■ PROVIDED DATA
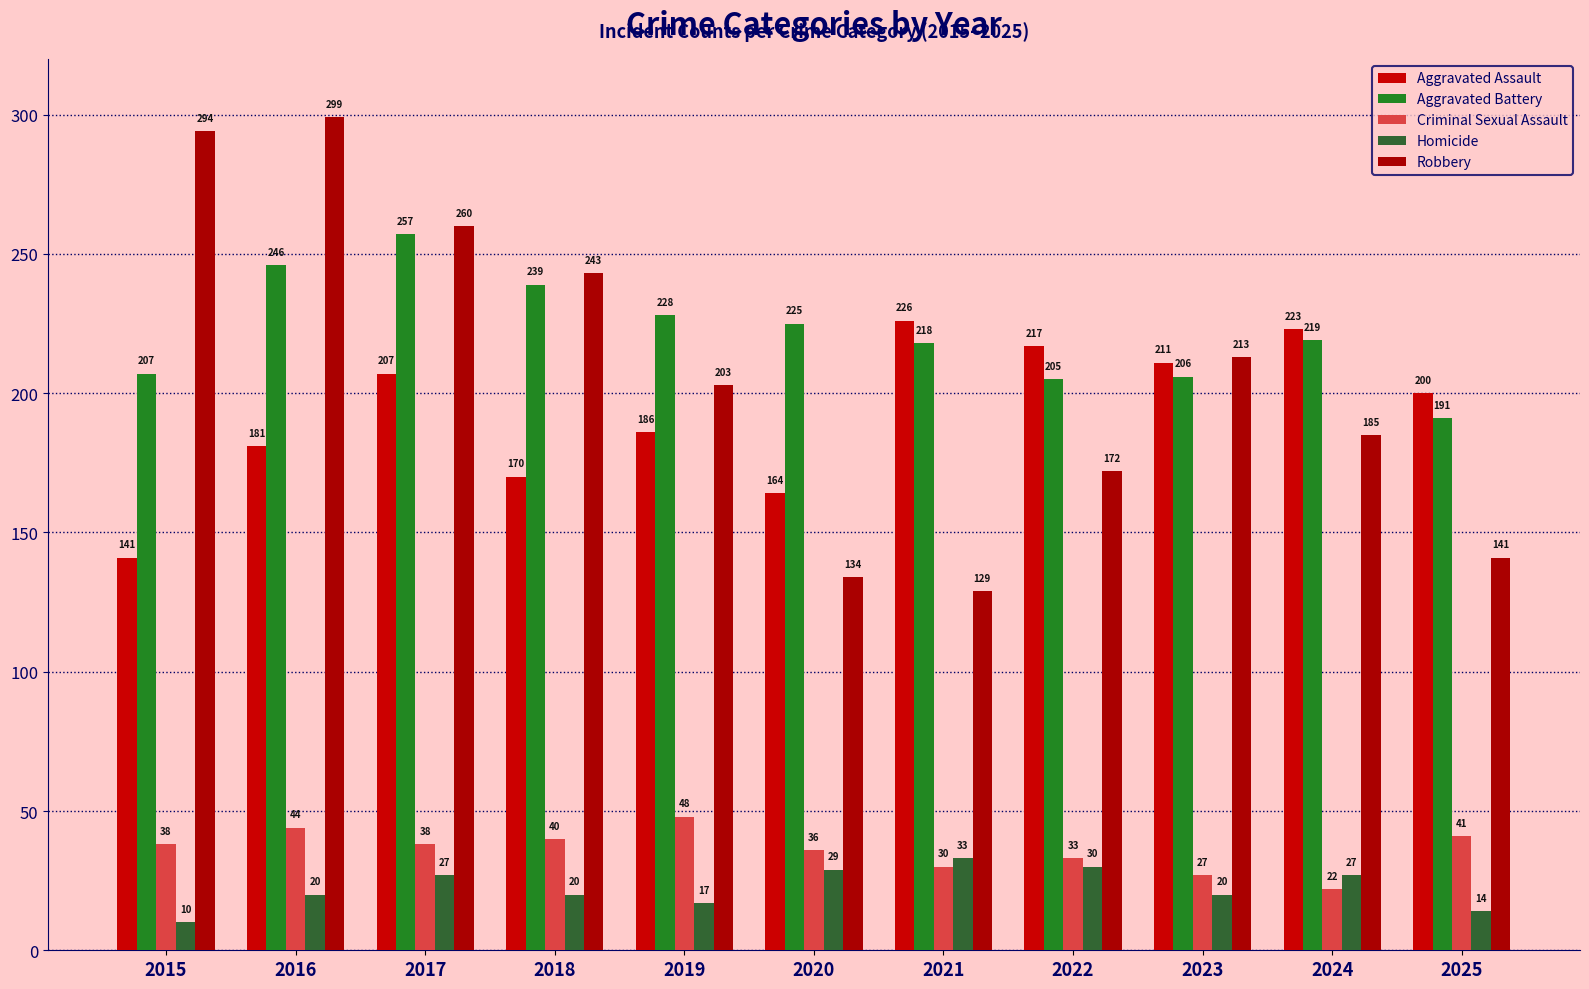

The Criminal Sexual Assault series shows 9 at 2018. True or false?

False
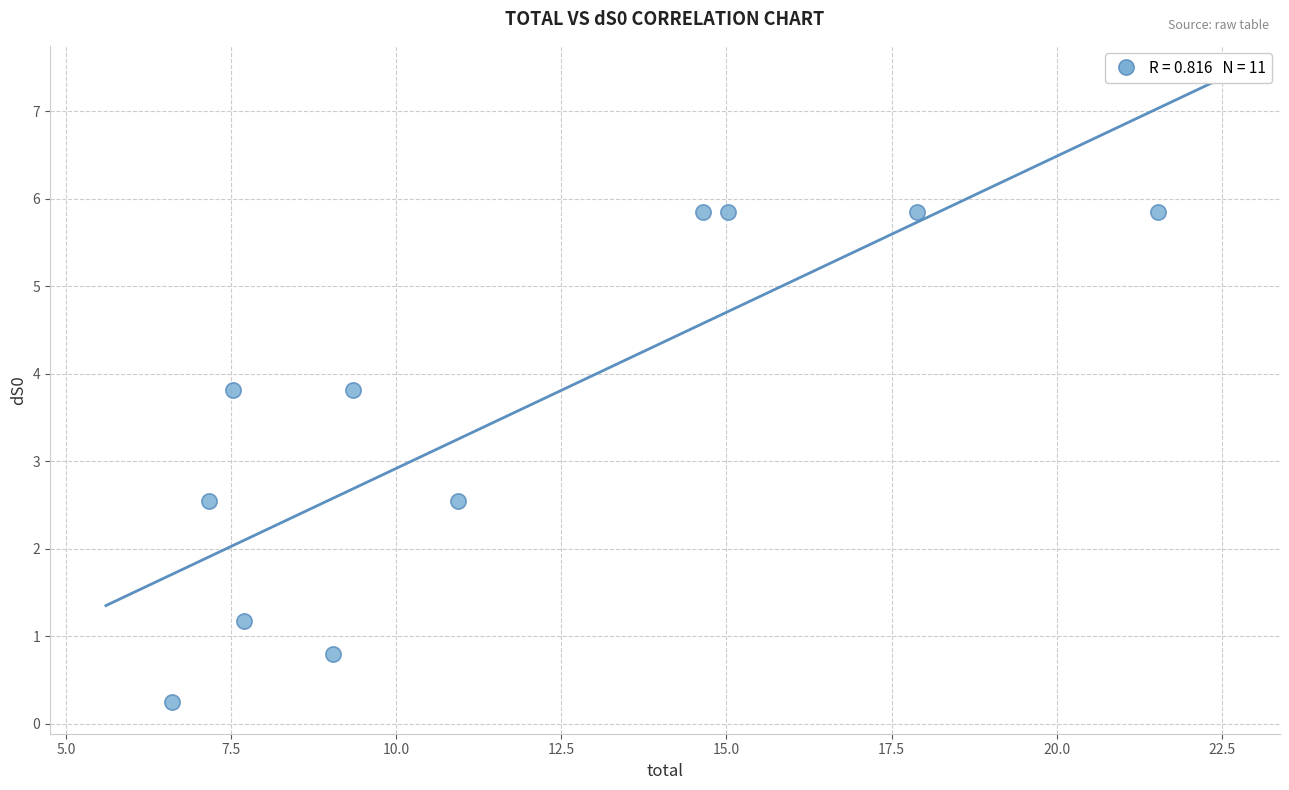

What is the range of X values (max minus min)?

14.9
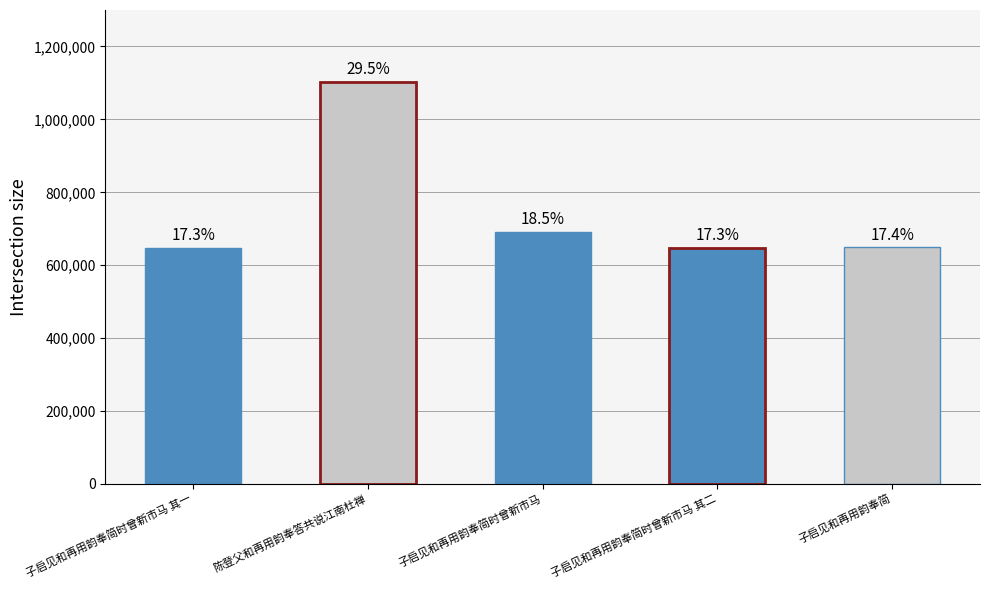

What is the approximate value at 子启见和再用韵奉简时曾新市马?

692301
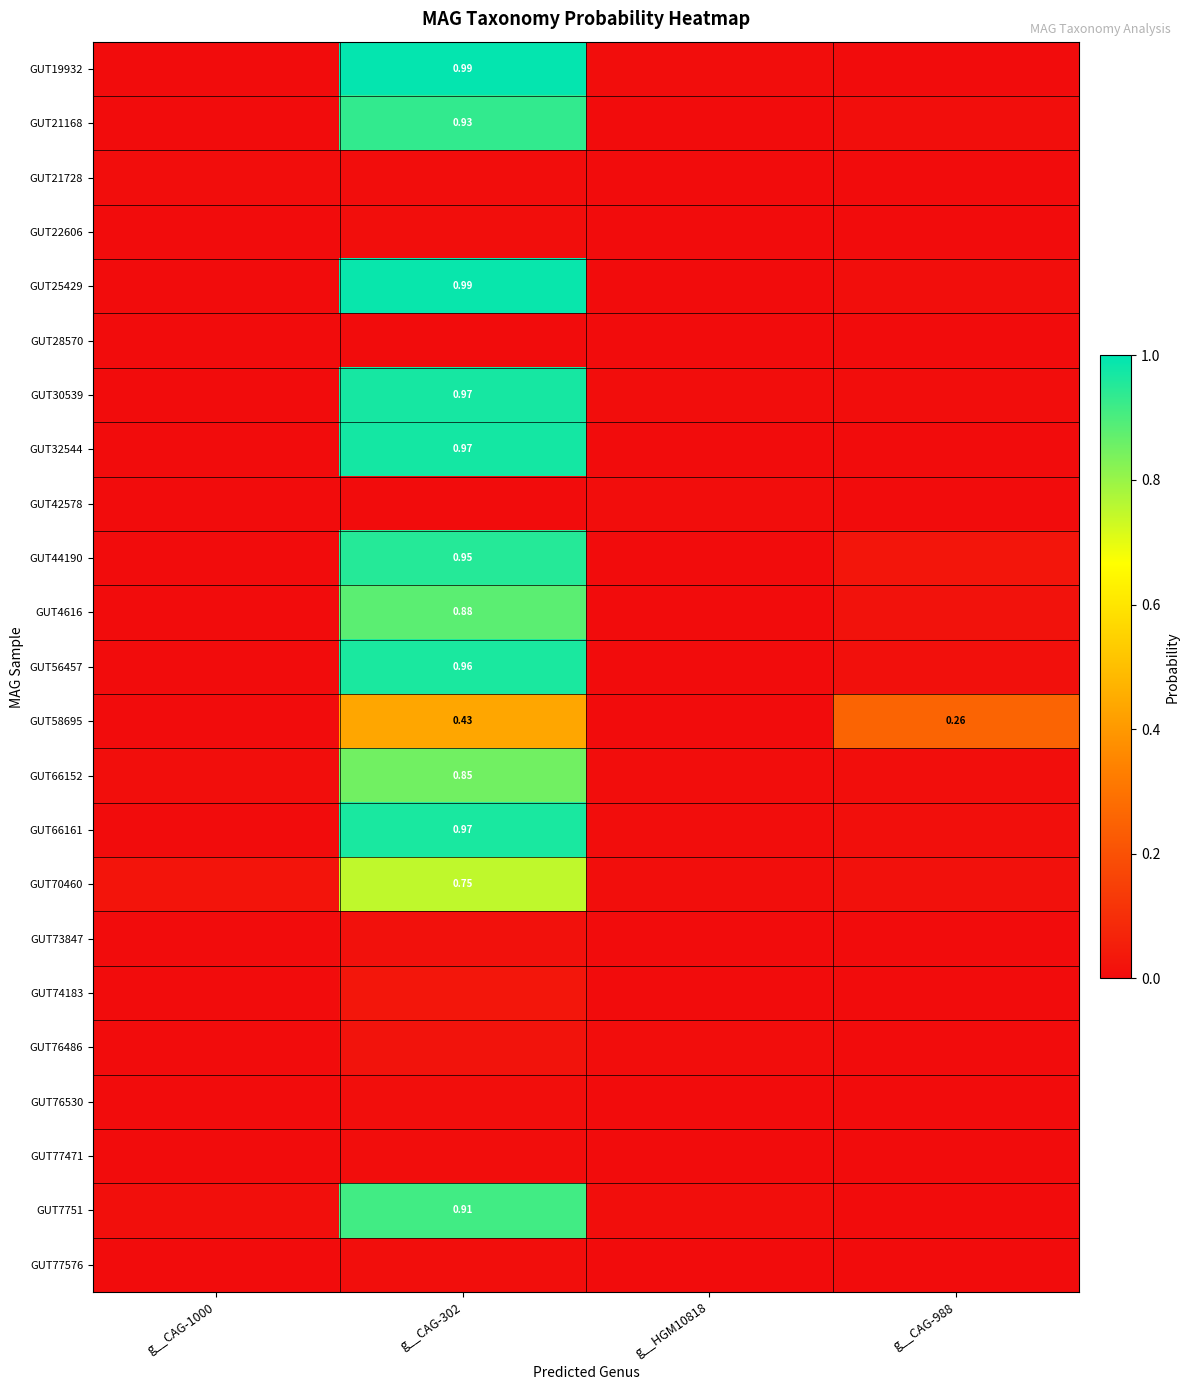

Between g__CAG-302 and g__CAG-988, which series saw the biggest shift?

GUT19932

■ TASK REQUIREMENTS
Please reproduce the entries above word for word, leaving out the pictures.

■ ANSWER FOR THIS EXERCISE
The Criminal Sexual Assault series shows 9 at 2018. True or false?

False

What is the range of X values (max minus min)?

14.9

What is the approximate value at 子启见和再用韵奉简时曾新市马?

692301

Between g__CAG-302 and g__CAG-988, which series saw the biggest shift?

GUT19932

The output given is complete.